_Gekozen fragment:_
+++

En nu ga je ook nog eens die kandidaten van De Mol moeten frequenteren. Ga je daar wel tijd voor hebben? Je kwam voordien al tijd te kort voor al je vrienden. Je wil met iedereen maat zijn, jij.
“Ja, maar ik heb ook iedereen zo graag. Ik zou me in 1.000 stukken willen delen om met iedereen op stap te gaan en een glas te gaan drinken. Maar tijd en Umaatjes te kort.”
Over keuzestress gesproken. Je hebt veel gereisd, een jaar in Australië vertoefd, een tijdje in Nepal gezeten, door Zuid-Amerika getrokken. Je dacht eraan om in Gent te gaan wonen, Brussel, maar je zit in Kortrijk. Waar ligt je toekomst?
“Ik wil nog altijd de wereld zien. Met corona heeft alles gewoon even stilgelegen. Ik doe niets liever dan ergens in mijn eentje van cafeetje naar cafeetje slenteren, een boekje lezen en een koffietje drinken… Nu zal dat wellicht eventjes niet gaan. Dat zal wel kalmeren, maar ik vrees dat ik nog lang herkend zal worden. Terwijl ik het juist zo leuk vond om in een stad in de massa op te gaan. In Vlaanderen zal dat niet meteen meer lukken. Geen drama. Dan heb ik weer een extra reden om eens wat vaker naar het buitenland te trekken. (lacht) Tijdens de vakantie reizen Davy en ik een tiental dagen naar New York. Nog nooit geweest. Ik kijk er naar uit. Nu nog logement vinden. Mocht iemand daar een slaapplaats kennen voor minder dan 100 euro per nacht, graag.”
Maar eerst de Sinksenfeesten. Je gaat daar ook spelen, las ik.
“Ik vind dat eigenlijk wel grappig. Iedereen zegt van alles, maar zelf weet ik van niets. Ik hoor dat er tal van meet & greets zijn met mij, maar ik ben de enige die er niet van weet. Met Green Onions zijn er vage afspraken. Dat zou mooi zijn. Davy zei het ook nog: Drie jaar geleden zijn wij verliefd geworden tijdens het concert waarmee Green Onions de Sinksenfeesten afsloot. En nu mag jij daar op dat podium staan. Dat is toch absurd? Het is allemaal absurd. Geschift gewoon.”
Ze gaan je nu overal een drumstel voor je neus schuiven.

+++

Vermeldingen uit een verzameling
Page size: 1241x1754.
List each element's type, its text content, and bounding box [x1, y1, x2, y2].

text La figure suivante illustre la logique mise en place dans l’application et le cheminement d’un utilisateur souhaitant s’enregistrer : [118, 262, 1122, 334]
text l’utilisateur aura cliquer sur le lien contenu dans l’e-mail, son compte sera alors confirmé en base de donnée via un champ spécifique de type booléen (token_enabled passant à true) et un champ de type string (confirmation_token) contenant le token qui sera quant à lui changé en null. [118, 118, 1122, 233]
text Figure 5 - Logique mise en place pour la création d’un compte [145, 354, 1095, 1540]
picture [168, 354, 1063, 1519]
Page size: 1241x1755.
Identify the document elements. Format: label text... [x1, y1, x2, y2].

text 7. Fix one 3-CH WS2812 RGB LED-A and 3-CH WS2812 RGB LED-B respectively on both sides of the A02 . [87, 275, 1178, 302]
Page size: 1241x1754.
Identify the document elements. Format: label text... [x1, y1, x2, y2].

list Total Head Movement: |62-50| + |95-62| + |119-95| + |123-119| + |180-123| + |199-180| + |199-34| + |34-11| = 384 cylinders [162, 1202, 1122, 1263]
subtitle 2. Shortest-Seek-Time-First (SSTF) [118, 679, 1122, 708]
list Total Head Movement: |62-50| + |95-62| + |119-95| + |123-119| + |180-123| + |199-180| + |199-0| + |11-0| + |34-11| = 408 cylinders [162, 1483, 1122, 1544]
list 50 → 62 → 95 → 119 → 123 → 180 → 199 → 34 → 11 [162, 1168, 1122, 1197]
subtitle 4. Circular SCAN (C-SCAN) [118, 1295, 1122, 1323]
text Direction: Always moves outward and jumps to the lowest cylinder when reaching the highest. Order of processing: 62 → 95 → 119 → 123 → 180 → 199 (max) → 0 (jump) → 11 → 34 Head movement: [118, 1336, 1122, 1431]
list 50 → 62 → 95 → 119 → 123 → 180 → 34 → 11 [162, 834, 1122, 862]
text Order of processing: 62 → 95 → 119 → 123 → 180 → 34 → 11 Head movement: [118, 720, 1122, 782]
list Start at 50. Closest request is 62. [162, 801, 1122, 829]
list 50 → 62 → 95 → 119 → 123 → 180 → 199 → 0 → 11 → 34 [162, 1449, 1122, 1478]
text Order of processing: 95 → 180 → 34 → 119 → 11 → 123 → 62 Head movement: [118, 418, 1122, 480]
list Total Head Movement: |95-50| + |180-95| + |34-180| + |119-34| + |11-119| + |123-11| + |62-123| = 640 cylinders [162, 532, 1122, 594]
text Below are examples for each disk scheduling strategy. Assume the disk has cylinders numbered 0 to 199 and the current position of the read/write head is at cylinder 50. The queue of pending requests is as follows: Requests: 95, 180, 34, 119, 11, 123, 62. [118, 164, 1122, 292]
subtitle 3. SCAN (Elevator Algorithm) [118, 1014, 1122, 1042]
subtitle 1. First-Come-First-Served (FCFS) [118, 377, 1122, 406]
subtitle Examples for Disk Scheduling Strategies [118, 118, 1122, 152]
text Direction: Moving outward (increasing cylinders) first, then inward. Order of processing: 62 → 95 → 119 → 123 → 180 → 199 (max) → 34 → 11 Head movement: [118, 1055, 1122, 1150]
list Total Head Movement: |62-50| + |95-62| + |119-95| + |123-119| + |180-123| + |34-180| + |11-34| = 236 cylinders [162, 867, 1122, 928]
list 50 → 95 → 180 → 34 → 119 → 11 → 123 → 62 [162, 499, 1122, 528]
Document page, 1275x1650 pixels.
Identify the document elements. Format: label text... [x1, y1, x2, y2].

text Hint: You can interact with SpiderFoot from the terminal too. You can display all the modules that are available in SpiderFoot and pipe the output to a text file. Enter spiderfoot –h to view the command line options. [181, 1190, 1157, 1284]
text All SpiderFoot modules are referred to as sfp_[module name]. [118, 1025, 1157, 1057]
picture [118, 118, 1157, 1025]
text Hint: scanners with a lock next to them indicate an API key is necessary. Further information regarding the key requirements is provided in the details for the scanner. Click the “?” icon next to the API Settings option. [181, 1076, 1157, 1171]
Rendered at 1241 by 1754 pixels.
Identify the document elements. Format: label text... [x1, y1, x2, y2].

+++

_Gegeven opdracht 1:_
Kun je uit het interview letterlijk het stuk van "Over keuzestress gesproken." tot "ligt je toekomst?" halen?
_Gegeven opdracht 2:_
Kun je de regels van de records, van het begin tot en met de regel met "text 7. Fix", in een genummerde lijst zetten zonder de lege regels?

_Antwoord oefening 1:_
Over keuzestress gesproken. Je hebt veel gereisd, een jaar in Australië vertoefd, een tijdje in Nepal gezeten, door Zuid-Amerika getrokken. Je dacht eraan om in Gent te gaan wonen, Brussel, maar je zit in Kortrijk. Waar ligt je toekomst?

_Antwoord oefening 2:_
1. Page size: 1241x1754.
2. List each element's type, its text content, and bounding box [x1, y1, x2, y2].
3. text La figure suivante illustre la logique mise en place dans l’application et le cheminement d’un utilisateur souhaitant s’enregistrer : [118, 262, 1122, 334]
4. text l’utilisateur aura cliquer sur le lien contenu dans l’e-mail, son compte sera alors confirmé en base de donnée via un champ spécifique de type booléen (token_enabled passant à true) et un champ de type string (confirmation_token) contenant le token qui sera quant à lui changé en null. [118, 118, 1122, 233]
5. text Figure 5 - Logique mise en place pour la création d’un compte [145, 354, 1095, 1540]
6. picture [168, 354, 1063, 1519]
7. Page size: 1241x1755.
8. Identify the document elements. Format: label text... [x1, y1, x2, y2].
9. text 7. Fix one 3-CH WS2812 RGB LED-A and 3-CH WS2812 RGB LED-B respectively on both sides of the A02 . [87, 275, 1178, 302]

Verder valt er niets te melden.